→ USING THE INFORMATION
1 > In the Pat Politoni article, which team did Politoni face in his NRL debut?
2 > Summarize the Pat Politoni article in two sentences.
3 > Pick up the Pat Politoni article after its final sentence and continue writing it.

Start of READING TEXT

Personal information
- Full name: Patrick Politoni
- Born: 17 March 1991 (age 34) Leichhardt, New South Wales, Australia
- Height: 175 cm (5 ft 9 in)
- Weight: 89 kg (14 st 0 lb)

Playing information
- Position: Hooker
Club
| Years | Team | Pld | T | G | FG | P |
| 2012 | Wests Tigers | 1 | 0 | 0 | 0 | 0 |
| 2014–15 | Cronulla-Sutherland | 11 | 1 | 0 | 0 | 4 |
| 2017 | Gold Coast Titans | 4 | 2 | 0 | 0 | 8 |
|  | Total | 16 | 3 | 0 | 0 | 12 |
Representative
| Years | Team | Pld | T | G | FG | P |
| 2013–15 | Tonga | 4 | 0 | 0 | 0 | 0 |
| 2018 | Queensland Residents | 1 | 0 | 0 | 0 | 0 |
- Source: As of 8 January 2024

= Pat Politoni =

Tonga international rugby league footballer

Patrick Politoni (born 17 March 1991) is a Tonga international rugby league footballer who plays as a for the Burleigh Bears in the Queensland Cup. He previously played for the Wests Tigers, Cronulla-Sutherland Sharks and the Gold Coast Titans in the NRL.

==Background==
He was born in Leichhardt, New South Wales, Australia. Politoni is of Tongan descent.

==Playing career==
He played his junior football for the Leichhardt Juniors, before being signed by the Wests Tigers. He played for the Tigers' Toyota Cup team from 2009 to 2011, playing over 30 games before moving on to the Tigers' NSW Cup reserve-grade side in 2012.

In round 11 of the 2012 NRL season, Politoni made his NRL debut for the Tigers against the New Zealand Warriors.

Politoni was considered to be a similar player in style to Wests Tigers first choice hooker Robbie Farah. "I always make sure I watch game highlights of Robbie Farah to see what he does."

End of READING TEXT
Start of RECORDED INFORMATION

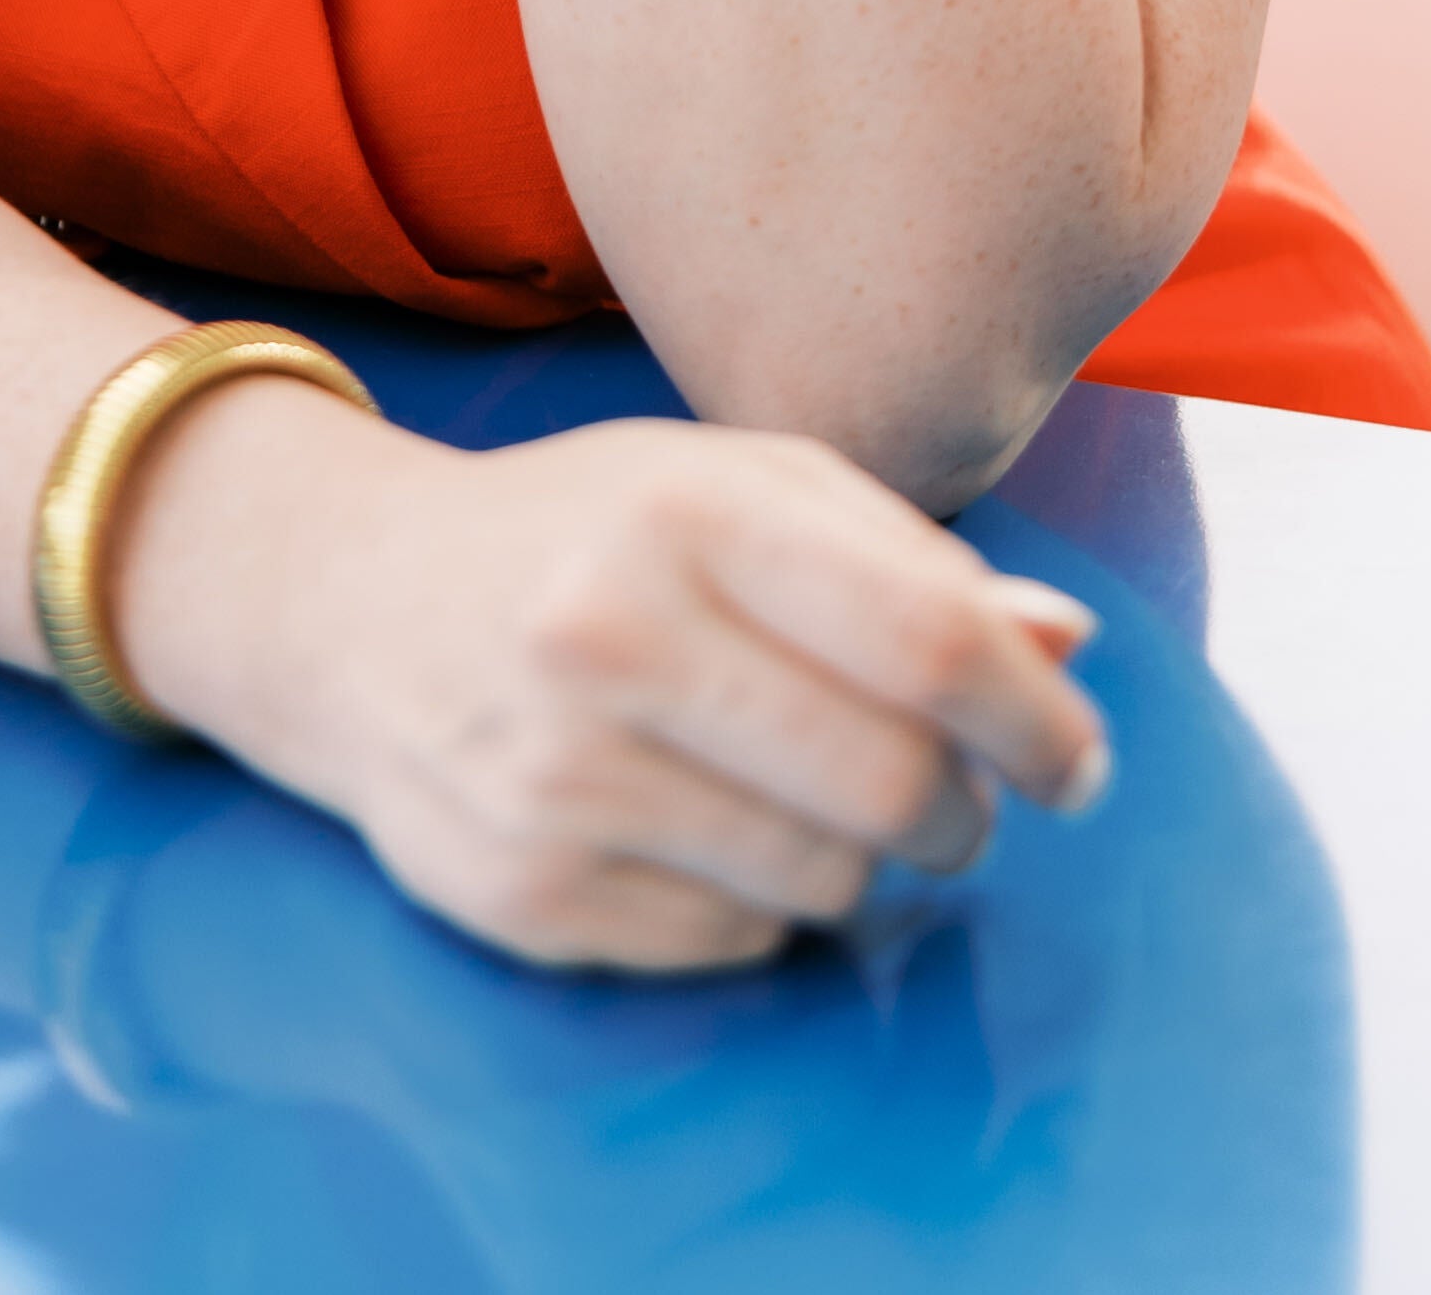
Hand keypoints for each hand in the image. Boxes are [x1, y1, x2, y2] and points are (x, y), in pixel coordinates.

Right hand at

End of RECORDED INFORMATION

→ OUTPUTS FOR THE TASKS
1 > The New Zealand Warriors, in round 11 of the 2012 NRL season.

2 > Patrick Politoni, born 17 March 1991 in Leichhardt, New South Wales, is a Tonga international rugby league footballer of Tongan descent who has played for the Wests Tigers, Cronulla-Sutherland Sharks and Gold Coast Titans in the NRL. After playing junior football for the Leichhardt Juniors, he came through the Tigers' Toyota Cup and NSW Cup sides and made his NRL debut for the Tigers against the New Zealand Warriors in round 11 of the 2012 season.

3 >
Making just one appearance in first grade for 2012, Politoni finished the season playing for feeder team Balmain Ryde Eastwood Tigers in the NSW Cup grand final.

In 2013, Politoni joined the Cronulla-Sutherland Sharks, however he did not commence the season in the first-grade training squad, and made no appearances in first-grade. On 20 April, he played for Tonga in their Pacific Rugby League International clash with fierce Pacific rivals Samoa. Later in the year, Politoni played for Tonga in their 2013 Rugby League World Cup campaign. He made just one appearance, and that was against Pacific rivals the Cook Islands in their inter-group match, which Tonga won by a narrow six-point margin.

In round 17 of the 2014 NRL season, Politoni made his debut for Cronulla-Sutherland Sharks against the Sydney Roosters.
Politoni made ten appearances for Cronulla in the 2014 NRL season as the club finished last on the table.

On 2 May 2015, Politoni played for Tonga in their Polynesian Cup clash with Pacific rivals Samoa. In October that year, Politoni played for Tonga in their Asia-Pacific Qualifier match against the Cook Islands for the 2017 Rugby League World Cup.

In 2017, Politoni joined the Gold Coast. He made four appearances for the Gold Coast in the 2017 NRL season as the club endured a horror year on and off the field finishing second last.

On 31 March 2019, Politoni was sent off for punching Townsville Blackhawks halfback Michael Parker-Walshe in the face knocking him out during a game between Burleigh Bears and Townsville.
On 4 April 2019, Politoni was suspended for 3 matches after pleading guilty for punching an opposition player.